Go through the records below and report each line with "Снижение" in it.

───── Source data ─────

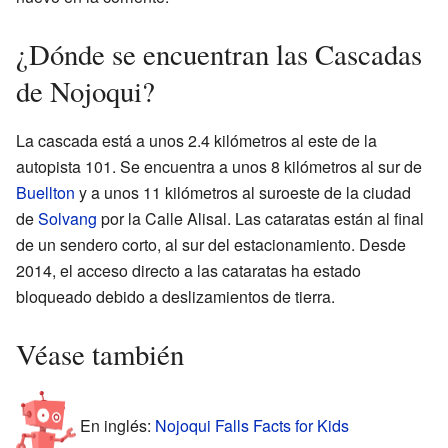
¿Dónde se encuentran las Cascadas
de Nojoqui?
La cascada está a unos 2.4 kilómetros al este de la
autopista 101. Se encuentra a unos 8 kilómetros al sur de
Buellton
y a unos 11 kilómetros al suroeste de la ciudad
de
Solvang
por la Calle Alisal. Las cataratas están al final
de un sendero corto, al sur del estacionamiento. Desde
2014, el acceso directo a las cataratas ha estado
bloqueado debido a deslizamientos de tierra.
Véase también
En inglés:
Nojoqui Falls Facts for Kids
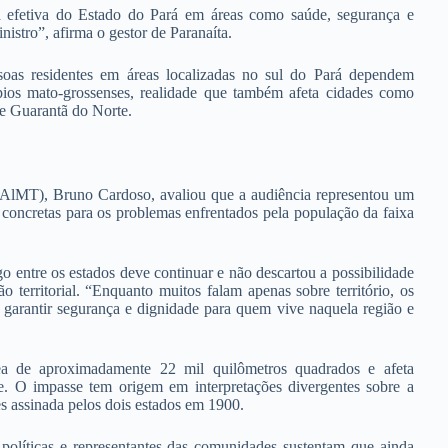
 efetiva do Estado do Pará em áreas como saúde, segurança e
istro”, afirma o gestor de Paranaíta.
oas residentes em áreas localizadas no sul do Pará dependem
ípios mato-grossenses, realidade que também afeta cidades como
e Guarantã do Norte.
(AlMT), Bruno Cardoso, avaliou que a audiência representou um
s concretas para os problemas enfrentados pela população da faixa
o entre os estados deve continuar e não descartou a possibilidade
o territorial. “Enquanto muitos falam apenas sobre território, os
é garantir segurança e dignidade para quem vive naquela região e
a de aproximadamente 22 mil quilômetros quadrados e afeta
e. O impasse tem origem em interpretações divergentes sobre a
es assinada pelos dois estados em 1900.
 políticas e representantes das comunidades sustentam que ainda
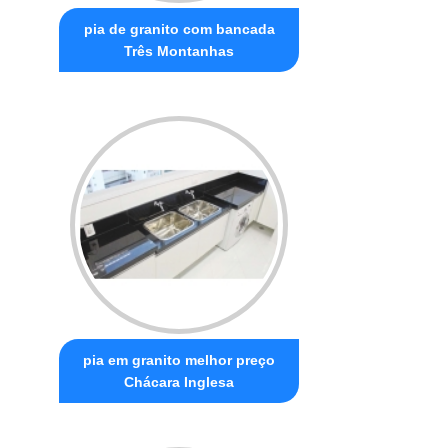
pia de granito com bancada
Três Montanhas
pia em granito melhor preço
Chácara Inglesa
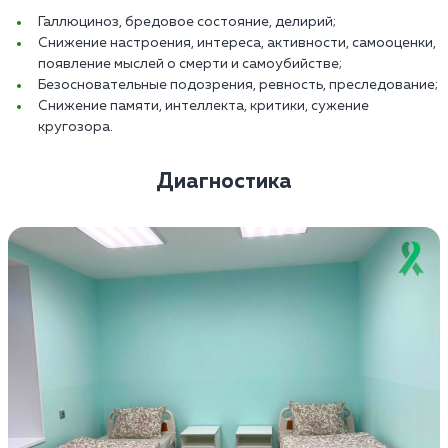
Галлюциноз, бредовое состояние, делирий;
Снижение настроения, интереса, активности, самооценки,
появление мыслей о смерти и самоубийстве;
Безосновательные подозрения, ревность, преследование;
Снижение памяти, интеллекта, критики, сужение
кругозора.
Диагностика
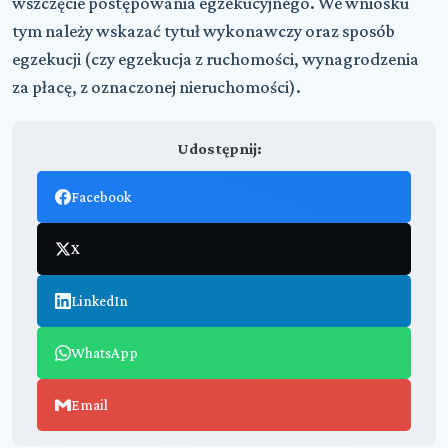
wszczęcie postępowania egzekucyjnego. We wniosku
tym należy wskazać tytuł wykonawczy oraz sposób
egzekucji (czy egzekucja z ruchomości, wynagrodzenia
za płacę, z oznaczonej nieruchomości).
Udostępnij:
Facebook
X
LinkedIn
WhatsApp
Email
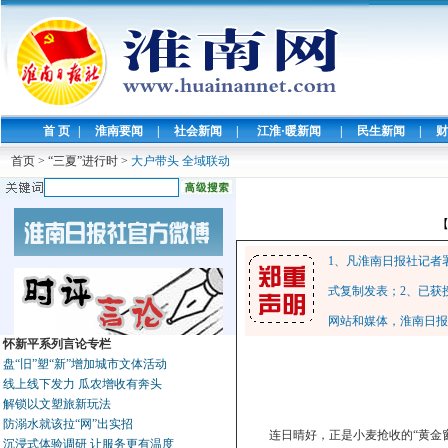
首 页
|
淮南要闻
|
社会新闻
|
江淮·暖新闻
|
民生新闻
|
财
首页
>
“三夏”进行时
>
大户带头 全域联动
1、凡淮南日报社记者
式复制发表；2、已获
网站和媒体，淮南日报
怀新平系列言论专栏
盘“旧”塑“新”增加城市文体活动
线上线下发力 瓜农增收有奔头
解锁以文塑旅新玩法
防溺水就该拉“网”出实招
连日晴好，正是小麦抢收的“黄金
沉浸式体验调研 让服务更有温度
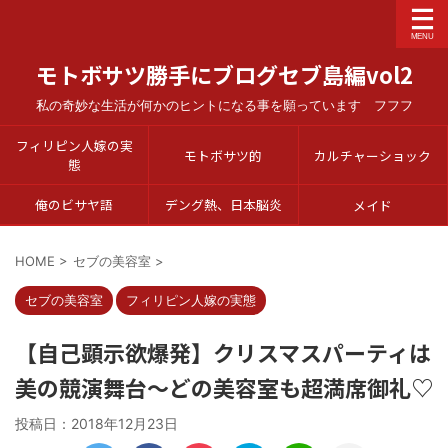
モトボサツ勝手にブログセブ島編vol2
私の奇妙な生活が何かのヒントになる事を願っています フフフ
フィリピン人嫁の実
モトボサツ的
カルチャーショック
態
俺のビサヤ語
デング熱、日本脳炎
メイド
HOME
>
セブの美容室
>
セブの美容室
フィリピン人嫁の実態
【自己顕示欲爆発】クリスマスパーティは
美の競演舞台～どの美容室も超満席御礼♡
投稿日：
2018年12月23日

─────

Problem solution:
Снижение настроения, интереса, активности, самооценки,
Снижение памяти, интеллекта, критики, сужение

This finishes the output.